>>

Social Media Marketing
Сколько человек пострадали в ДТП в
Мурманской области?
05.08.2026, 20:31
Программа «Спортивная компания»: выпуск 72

<<

Write out exactly the lines that begin at the one containing "Мурманской области?" and continue through the last line of the data, and only those.

Мурманской области?
05.08.2026, 20:31
Программа «Спортивная компания»: выпуск 72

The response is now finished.